_Problem details_:
In the entries below, count every line that has the string "site", and answer with that count alone.

[Items listed in a dataset]
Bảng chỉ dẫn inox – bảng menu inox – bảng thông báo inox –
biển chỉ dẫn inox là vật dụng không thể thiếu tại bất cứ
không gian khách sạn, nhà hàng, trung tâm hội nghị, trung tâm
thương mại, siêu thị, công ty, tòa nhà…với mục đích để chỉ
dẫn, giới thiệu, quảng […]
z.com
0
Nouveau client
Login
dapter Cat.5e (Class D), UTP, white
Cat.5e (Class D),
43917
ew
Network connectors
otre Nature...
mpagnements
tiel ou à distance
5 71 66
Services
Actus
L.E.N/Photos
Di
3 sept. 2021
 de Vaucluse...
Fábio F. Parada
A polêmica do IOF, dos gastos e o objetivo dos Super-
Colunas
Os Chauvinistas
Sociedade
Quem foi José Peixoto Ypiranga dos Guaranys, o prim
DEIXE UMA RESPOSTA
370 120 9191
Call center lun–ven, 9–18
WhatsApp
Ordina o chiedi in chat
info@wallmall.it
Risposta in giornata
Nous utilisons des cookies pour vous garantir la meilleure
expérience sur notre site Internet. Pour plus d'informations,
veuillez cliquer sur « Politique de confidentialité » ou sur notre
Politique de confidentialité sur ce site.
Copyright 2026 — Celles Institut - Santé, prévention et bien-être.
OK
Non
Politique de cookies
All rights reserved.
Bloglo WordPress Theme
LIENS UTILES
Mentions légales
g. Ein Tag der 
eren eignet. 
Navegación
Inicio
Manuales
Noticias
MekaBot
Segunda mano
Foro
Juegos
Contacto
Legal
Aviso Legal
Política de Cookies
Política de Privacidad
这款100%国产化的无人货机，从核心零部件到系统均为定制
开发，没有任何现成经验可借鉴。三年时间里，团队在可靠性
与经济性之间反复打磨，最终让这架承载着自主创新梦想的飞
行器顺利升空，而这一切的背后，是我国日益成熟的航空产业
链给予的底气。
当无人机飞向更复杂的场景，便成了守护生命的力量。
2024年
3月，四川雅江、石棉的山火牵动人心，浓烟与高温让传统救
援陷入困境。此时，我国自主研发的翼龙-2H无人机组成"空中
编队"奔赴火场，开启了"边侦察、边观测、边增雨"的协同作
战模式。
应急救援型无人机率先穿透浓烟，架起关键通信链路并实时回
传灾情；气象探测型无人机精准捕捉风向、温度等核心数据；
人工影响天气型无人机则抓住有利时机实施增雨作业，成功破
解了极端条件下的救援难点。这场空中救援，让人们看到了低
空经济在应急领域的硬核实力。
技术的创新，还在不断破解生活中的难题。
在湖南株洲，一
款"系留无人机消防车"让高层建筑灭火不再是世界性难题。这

_Task output_:
2